Make an exact copy of the data below, leaving out every picture.

(Records for this task Opens)

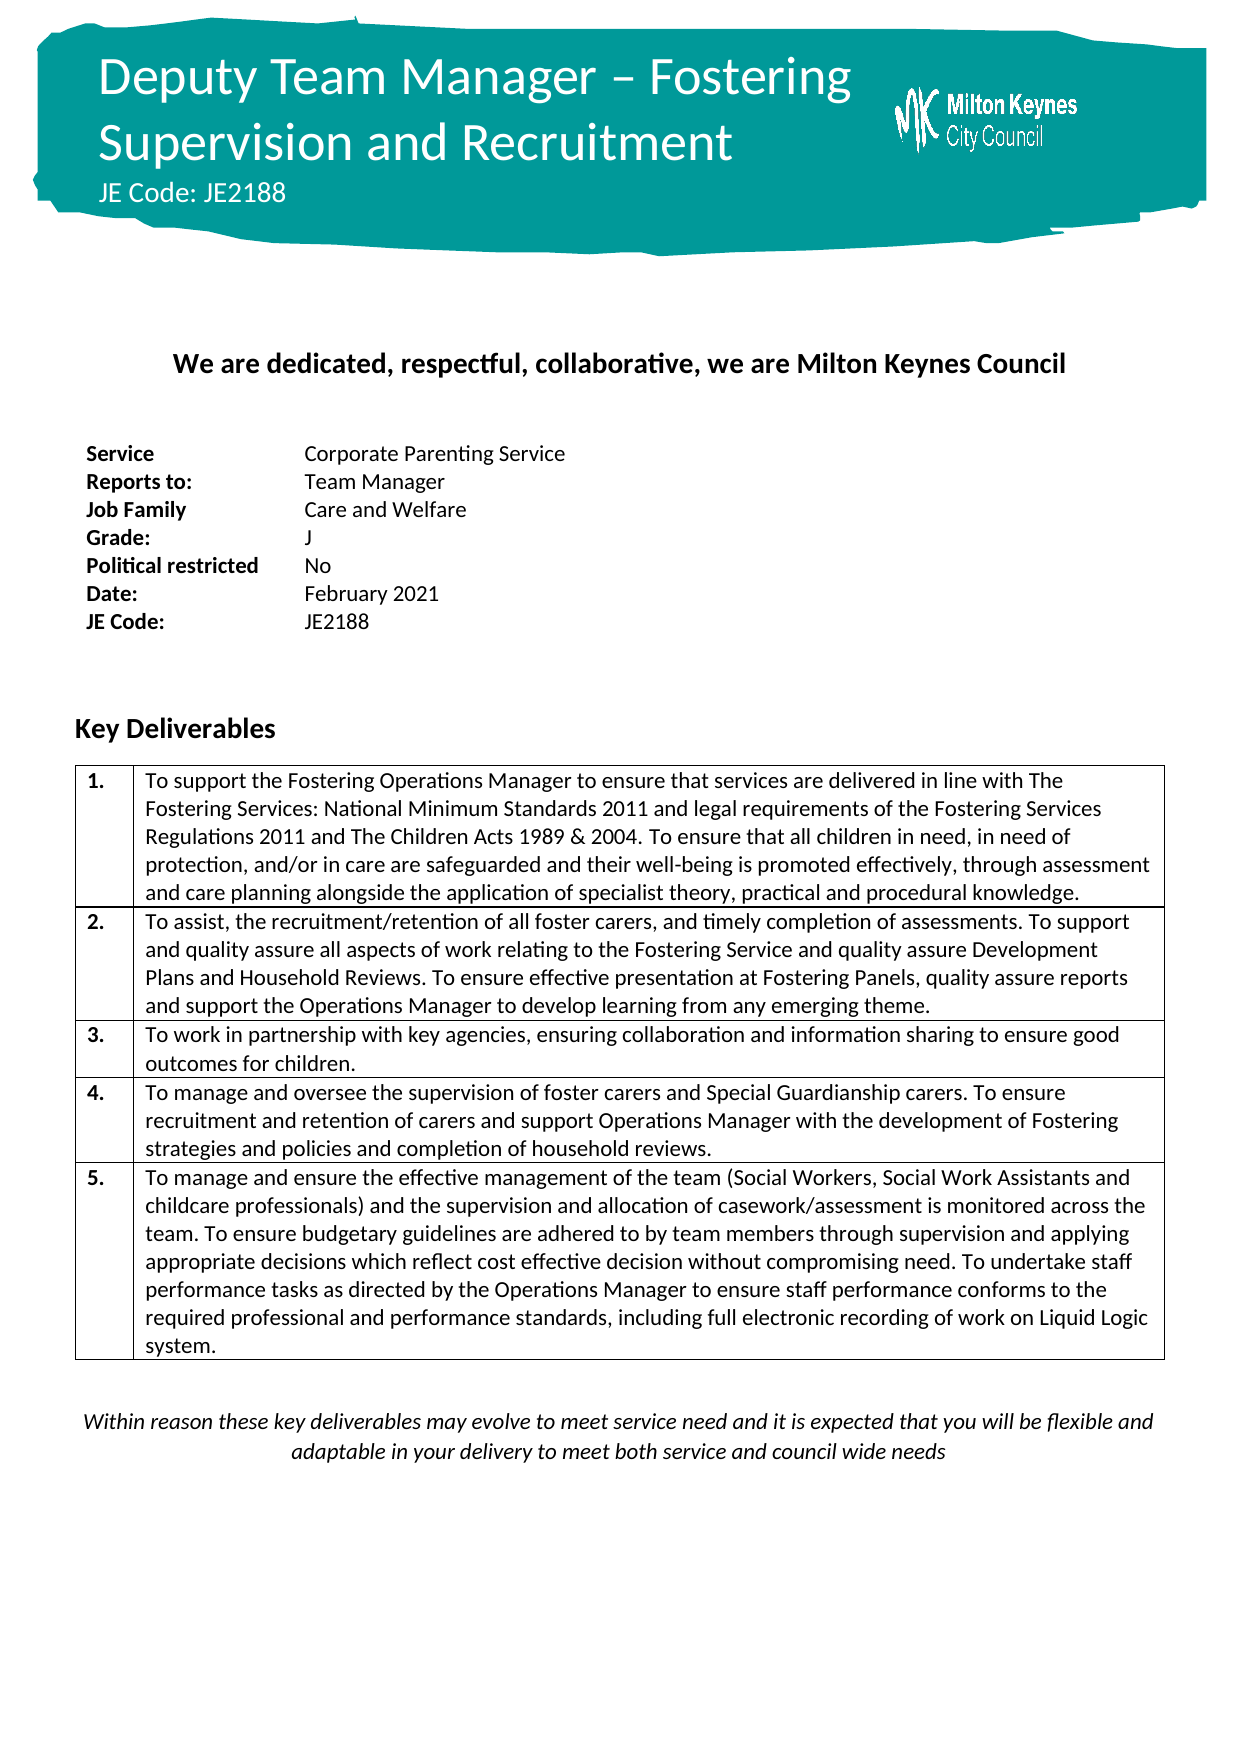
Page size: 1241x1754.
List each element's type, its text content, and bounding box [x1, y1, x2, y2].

table_cell To manage and oversee the supervision of foster carers and Special Guardianship carers. To ensure recruitment and retention of carers and support Operations Manager with the development of Fostering strategies and policies and completion of household reviews. [134, 1078, 1164, 1162]
table_cell To assist, the recruitment/retention of all foster carers, and timely completion of assessments. To support and quality assure all aspects of work relating to the Fostering Service and quality assure Development Plans and Household Reviews. To ensure effective presentation at Fostering Panels, quality assure reports and support the Operations Manager to develop learning from any emerging theme. [134, 908, 1164, 1019]
table_cell 4. [76, 1078, 133, 1162]
table_cell 2. [76, 908, 133, 1019]
table_cell Reports to: [75, 467, 293, 495]
table_cell To work in partnership with key agencies, ensuring collaboration and information sharing to ensure good outcomes for children. [134, 1021, 1164, 1077]
table_cell 5. [76, 1163, 133, 1359]
table_cell J [293, 523, 1164, 551]
text Key Deliverables [75, 710, 1165, 746]
table_cell To manage and ensure the effective management of the team (Social Workers, Social Work Assistants and childcare professionals) and the supervision and allocation of casework/assessment is monitored across the team. To ensure budgetary guidelines are adhered to by team members through supervision and applying appropriate decisions which reflect cost effective decision without compromising need. To undertake staff performance tasks as directed by the Operations Manager to ensure staff performance conforms to the required professional and performance standards, including full electronic recording of work on Liquid Logic system. [134, 1163, 1164, 1359]
table_header 1. [76, 766, 133, 906]
table_cell Corporate Parenting Service [293, 439, 1164, 467]
table_cell Team Manager [293, 467, 1164, 495]
text Within reason these key deliverables may evolve to meet service need and it is expected that you will be flexible and adaptable in your delivery to meet both service and council wide needs [75, 1407, 1165, 1465]
table_cell Care and Welfare [293, 495, 1164, 523]
table_header We are dedicated, respectful, collaborative, we are Milton Keynes Council [75, 309, 1164, 439]
table_cell Service [75, 439, 293, 467]
picture [895, 87, 1077, 156]
table_cell Grade: [75, 523, 293, 551]
table_cell 3. [76, 1021, 133, 1077]
table_cell Political restricted Date: JE Code: [75, 551, 293, 663]
table_header To support the Fostering Operations Manager to ensure that services are delivered in line with The Fostering Services: National Minimum Standards 2011 and legal requirements of the Fostering Services Regulations 2011 and The Children Acts 1989 & 2004. To ensure that all children in need, in need of protection, and/or in care are safeguarded and their well-being is promoted effectively, through assessment and care planning alongside the application of specialist theory, practical and procedural knowledge. [134, 766, 1164, 906]
table_cell Job Family [75, 495, 293, 523]
table_cell No February 2021 JE2188 [293, 551, 1164, 663]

(Records for this task Closes)

## Result
Page size: 1241x1754.
List each element's type, its text content, and bounding box [x1, y1, x2, y2].

table_cell To manage and oversee the supervision of foster carers and Special Guardianship carers. To ensure recruitment and retention of carers and support Operations Manager with the development of Fostering strategies and policies and completion of household reviews. [134, 1078, 1164, 1162]
table_cell To assist, the recruitment/retention of all foster carers, and timely completion of assessments. To support and quality assure all aspects of work relating to the Fostering Service and quality assure Development Plans and Household Reviews. To ensure effective presentation at Fostering Panels, quality assure reports and support the Operations Manager to develop learning from any emerging theme. [134, 908, 1164, 1019]
table_cell 4. [76, 1078, 133, 1162]
table_cell 2. [76, 908, 133, 1019]
table_cell Reports to: [75, 467, 293, 495]
table_cell To work in partnership with key agencies, ensuring collaboration and information sharing to ensure good outcomes for children. [134, 1021, 1164, 1077]
table_cell 5. [76, 1163, 133, 1359]
table_cell J [293, 523, 1164, 551]
text Key Deliverables [75, 710, 1165, 746]
table_cell To manage and ensure the effective management of the team (Social Workers, Social Work Assistants and childcare professionals) and the supervision and allocation of casework/assessment is monitored across the team. To ensure budgetary guidelines are adhered to by team members through supervision and applying appropriate decisions which reflect cost effective decision without compromising need. To undertake staff performance tasks as directed by the Operations Manager to ensure staff performance conforms to the required professional and performance standards, including full electronic recording of work on Liquid Logic system. [134, 1163, 1164, 1359]
table_header 1. [76, 766, 133, 906]
table_cell Corporate Parenting Service [293, 439, 1164, 467]
table_cell Team Manager [293, 467, 1164, 495]
text Within reason these key deliverables may evolve to meet service need and it is expected that you will be flexible and adaptable in your delivery to meet both service and council wide needs [75, 1407, 1165, 1465]
table_cell Care and Welfare [293, 495, 1164, 523]
table_header We are dedicated, respectful, collaborative, we are Milton Keynes Council [75, 309, 1164, 439]
table_cell Service [75, 439, 293, 467]
picture [895, 87, 1077, 156]
table_cell Grade: [75, 523, 293, 551]
table_cell 3. [76, 1021, 133, 1077]
table_cell Political restricted Date: JE Code: [75, 551, 293, 663]
table_header To support the Fostering Operations Manager to ensure that services are delivered in line with The Fostering Services: National Minimum Standards 2011 and legal requirements of the Fostering Services Regulations 2011 and The Children Acts 1989 & 2004. To ensure that all children in need, in need of protection, and/or in care are safeguarded and their well-being is promoted effectively, through assessment and care planning alongside the application of specialist theory, practical and procedural knowledge. [134, 766, 1164, 906]
table_cell Job Family [75, 495, 293, 523]
table_cell No February 2021 JE2188 [293, 551, 1164, 663]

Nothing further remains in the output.